Quand dans un pays, autant de jeunes meurent à la suite d’un accident dans les conditions et situations que tout le monde sait, les causes que chacun comprend et que ce pays continue tranquillement à vivre comme si de rien n’était, alors dans ce pays il y’a un véritable problème ou pire ce pays refuse obstinément de constater sa maladie et ne veut point penser à des remèdes.

Il n’y a pas de hasard dans le fait qu’occasionnellement de véritables drames surviennent dans les longs et ténébreux « Barsa wala Barsak ». Ce sont des piqûres de rappel pour nous tous qui habituons facilement aux drames. Nous nous sommes habitués aux morts dans les déserts, dans les mers, sur les routes et nous passons à autre chose après constat sans tirer de conséquences ou acter des mesures pour éradiquer.

Les institutionnels ont tellement la maîtrise du peuple qu’ils se contentent de les accompagner dans leurs habitudes. Or l’État devait mettre en berne les drapeaux, imposer un arrêt national pour marquer les esprits, convoquer la nation. Le Chef de l’État doit parler au peuple pas en communiqué mais de façon solennelle à 20h. Ce drame, certains parlent de 100 morts, est le résumé de tous nos échecs collectifs et individuels.
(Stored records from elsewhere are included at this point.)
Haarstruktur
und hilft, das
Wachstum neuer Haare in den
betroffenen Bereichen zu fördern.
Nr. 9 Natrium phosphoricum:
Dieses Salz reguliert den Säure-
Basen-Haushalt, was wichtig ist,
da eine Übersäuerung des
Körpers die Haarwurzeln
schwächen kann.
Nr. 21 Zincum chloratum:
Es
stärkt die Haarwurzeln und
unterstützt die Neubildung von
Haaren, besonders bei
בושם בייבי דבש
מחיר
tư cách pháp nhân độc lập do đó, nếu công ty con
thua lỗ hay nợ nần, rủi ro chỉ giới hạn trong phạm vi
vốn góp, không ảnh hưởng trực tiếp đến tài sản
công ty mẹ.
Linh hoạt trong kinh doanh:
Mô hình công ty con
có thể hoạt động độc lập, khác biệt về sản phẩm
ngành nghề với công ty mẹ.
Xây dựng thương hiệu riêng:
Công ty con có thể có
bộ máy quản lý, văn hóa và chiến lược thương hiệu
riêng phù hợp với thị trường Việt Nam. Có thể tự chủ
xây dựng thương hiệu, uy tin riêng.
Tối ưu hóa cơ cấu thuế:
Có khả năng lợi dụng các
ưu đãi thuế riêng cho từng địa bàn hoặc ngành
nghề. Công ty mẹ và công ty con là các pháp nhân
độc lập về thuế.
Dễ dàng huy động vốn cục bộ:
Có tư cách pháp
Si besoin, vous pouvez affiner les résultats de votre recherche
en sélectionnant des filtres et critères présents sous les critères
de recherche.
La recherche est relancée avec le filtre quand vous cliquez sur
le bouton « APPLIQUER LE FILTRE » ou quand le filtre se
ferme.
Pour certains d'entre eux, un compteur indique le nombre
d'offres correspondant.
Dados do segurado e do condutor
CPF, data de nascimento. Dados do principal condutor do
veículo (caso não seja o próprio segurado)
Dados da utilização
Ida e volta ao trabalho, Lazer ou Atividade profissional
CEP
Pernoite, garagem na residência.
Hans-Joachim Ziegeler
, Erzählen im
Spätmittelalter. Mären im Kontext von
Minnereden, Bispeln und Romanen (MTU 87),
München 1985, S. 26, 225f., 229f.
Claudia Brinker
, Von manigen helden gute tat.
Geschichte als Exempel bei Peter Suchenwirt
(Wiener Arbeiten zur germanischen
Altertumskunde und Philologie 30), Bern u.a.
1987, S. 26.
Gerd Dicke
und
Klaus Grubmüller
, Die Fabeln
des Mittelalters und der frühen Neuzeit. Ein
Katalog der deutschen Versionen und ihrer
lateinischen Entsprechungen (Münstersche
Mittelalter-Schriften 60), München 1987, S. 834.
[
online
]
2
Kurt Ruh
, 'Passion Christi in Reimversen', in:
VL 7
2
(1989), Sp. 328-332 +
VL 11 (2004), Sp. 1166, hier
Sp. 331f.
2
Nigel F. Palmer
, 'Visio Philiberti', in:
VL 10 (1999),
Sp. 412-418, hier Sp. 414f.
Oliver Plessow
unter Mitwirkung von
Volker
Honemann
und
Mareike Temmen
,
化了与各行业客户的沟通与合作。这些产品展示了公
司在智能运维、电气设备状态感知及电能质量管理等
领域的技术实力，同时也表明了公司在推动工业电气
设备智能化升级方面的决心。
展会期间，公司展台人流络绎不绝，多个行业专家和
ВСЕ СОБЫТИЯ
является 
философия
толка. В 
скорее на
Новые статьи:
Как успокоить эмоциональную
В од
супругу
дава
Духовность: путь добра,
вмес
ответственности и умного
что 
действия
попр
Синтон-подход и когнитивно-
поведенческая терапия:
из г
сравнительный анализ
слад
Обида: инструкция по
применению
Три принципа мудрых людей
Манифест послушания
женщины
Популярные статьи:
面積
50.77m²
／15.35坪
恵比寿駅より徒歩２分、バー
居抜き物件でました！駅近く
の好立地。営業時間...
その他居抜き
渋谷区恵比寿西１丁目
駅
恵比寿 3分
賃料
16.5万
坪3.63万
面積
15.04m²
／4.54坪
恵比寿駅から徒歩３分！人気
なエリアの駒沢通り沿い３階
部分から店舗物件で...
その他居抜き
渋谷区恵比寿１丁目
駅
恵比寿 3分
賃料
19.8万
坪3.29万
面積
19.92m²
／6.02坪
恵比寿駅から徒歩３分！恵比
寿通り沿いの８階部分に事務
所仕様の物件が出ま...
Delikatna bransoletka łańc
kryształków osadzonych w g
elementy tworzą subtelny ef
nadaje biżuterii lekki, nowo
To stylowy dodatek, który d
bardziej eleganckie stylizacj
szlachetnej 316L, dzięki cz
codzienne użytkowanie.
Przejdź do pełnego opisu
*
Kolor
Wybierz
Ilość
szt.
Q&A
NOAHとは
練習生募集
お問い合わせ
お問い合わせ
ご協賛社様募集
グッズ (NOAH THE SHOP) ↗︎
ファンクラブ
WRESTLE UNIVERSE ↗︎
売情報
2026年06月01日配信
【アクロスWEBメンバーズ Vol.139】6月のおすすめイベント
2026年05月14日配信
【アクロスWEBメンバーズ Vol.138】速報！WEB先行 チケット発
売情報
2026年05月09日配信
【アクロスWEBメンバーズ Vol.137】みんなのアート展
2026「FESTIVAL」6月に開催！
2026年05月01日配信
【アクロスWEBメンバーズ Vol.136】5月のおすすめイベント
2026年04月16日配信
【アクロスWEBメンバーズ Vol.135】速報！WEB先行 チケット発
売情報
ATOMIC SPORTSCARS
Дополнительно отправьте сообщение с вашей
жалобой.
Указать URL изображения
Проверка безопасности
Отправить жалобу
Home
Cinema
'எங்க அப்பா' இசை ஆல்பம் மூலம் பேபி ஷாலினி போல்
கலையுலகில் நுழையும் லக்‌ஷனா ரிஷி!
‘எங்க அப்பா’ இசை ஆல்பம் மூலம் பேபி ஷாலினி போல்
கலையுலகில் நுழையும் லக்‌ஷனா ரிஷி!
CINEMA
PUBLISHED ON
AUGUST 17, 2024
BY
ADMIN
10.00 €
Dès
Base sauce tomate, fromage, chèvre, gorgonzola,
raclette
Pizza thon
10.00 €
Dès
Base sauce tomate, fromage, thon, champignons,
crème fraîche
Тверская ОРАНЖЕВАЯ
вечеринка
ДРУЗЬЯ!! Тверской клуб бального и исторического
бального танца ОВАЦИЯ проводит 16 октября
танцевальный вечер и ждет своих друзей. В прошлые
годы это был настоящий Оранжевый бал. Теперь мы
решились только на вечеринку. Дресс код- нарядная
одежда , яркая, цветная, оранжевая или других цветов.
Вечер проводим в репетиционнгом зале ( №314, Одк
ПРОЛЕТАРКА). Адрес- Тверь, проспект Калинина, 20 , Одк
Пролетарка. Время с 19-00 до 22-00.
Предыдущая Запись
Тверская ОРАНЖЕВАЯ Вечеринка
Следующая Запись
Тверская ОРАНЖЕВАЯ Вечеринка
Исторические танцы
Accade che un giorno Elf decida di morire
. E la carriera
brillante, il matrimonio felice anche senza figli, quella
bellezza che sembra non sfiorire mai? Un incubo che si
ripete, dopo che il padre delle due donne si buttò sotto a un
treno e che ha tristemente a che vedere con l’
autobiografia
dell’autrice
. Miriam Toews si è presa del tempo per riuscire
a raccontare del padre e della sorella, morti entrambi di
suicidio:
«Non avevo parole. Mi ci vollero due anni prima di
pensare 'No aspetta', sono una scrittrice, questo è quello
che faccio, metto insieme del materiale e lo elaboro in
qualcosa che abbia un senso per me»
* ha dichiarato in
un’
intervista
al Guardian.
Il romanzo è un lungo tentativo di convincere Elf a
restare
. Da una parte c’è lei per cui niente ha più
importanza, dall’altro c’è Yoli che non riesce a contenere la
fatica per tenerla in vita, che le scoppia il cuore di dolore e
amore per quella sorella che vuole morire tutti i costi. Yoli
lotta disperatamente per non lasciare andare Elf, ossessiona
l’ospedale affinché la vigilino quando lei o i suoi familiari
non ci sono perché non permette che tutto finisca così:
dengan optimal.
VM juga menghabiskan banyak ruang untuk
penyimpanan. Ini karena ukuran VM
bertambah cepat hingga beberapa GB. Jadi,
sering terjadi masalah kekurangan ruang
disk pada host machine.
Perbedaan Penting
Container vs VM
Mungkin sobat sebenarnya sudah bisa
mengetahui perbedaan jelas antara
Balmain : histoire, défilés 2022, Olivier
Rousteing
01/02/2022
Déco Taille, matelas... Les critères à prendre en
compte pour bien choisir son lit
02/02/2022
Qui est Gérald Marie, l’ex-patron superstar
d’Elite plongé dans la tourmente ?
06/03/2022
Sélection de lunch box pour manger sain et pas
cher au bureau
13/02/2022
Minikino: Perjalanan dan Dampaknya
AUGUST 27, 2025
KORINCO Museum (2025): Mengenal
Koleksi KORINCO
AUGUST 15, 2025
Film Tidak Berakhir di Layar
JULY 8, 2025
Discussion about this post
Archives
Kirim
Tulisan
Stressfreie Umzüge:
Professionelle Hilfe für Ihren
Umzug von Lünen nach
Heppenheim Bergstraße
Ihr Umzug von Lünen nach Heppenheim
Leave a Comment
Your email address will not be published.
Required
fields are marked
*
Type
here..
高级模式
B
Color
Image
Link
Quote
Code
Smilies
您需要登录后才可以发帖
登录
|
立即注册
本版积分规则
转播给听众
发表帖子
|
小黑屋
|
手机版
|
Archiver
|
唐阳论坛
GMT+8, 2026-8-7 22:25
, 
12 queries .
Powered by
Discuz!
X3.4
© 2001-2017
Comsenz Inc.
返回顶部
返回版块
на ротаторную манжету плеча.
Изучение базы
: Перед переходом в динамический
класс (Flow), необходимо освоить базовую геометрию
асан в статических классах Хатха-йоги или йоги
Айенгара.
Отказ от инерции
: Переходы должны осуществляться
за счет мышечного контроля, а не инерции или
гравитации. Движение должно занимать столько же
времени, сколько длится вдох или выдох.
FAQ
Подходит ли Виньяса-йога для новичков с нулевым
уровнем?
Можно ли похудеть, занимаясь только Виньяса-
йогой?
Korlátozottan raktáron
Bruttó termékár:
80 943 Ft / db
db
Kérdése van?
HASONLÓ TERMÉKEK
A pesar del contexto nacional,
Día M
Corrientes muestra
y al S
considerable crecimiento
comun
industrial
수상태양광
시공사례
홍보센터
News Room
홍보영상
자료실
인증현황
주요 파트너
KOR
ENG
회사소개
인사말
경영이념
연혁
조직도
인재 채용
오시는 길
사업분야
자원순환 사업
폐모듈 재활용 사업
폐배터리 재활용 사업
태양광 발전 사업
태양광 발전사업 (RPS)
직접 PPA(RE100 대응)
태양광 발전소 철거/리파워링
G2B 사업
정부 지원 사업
Et quand j’entends un rescapé dire qu’il est partant pour le prochain Gaal sans aucune crainte de la mort, je me dis que c’est foutu. Le manque d’espoir au bled, l’espoir qui brille aulleurs ont annihilé la peur de la mort. Donnez leurs un travail de « sangue Gaindé », ils plongeront en masse. Nous avons échoué et profondément. Maintenant soit nous continuons à échouer, soit nous nous arrêtons dans un consensus général et nous retravaillons les fondations.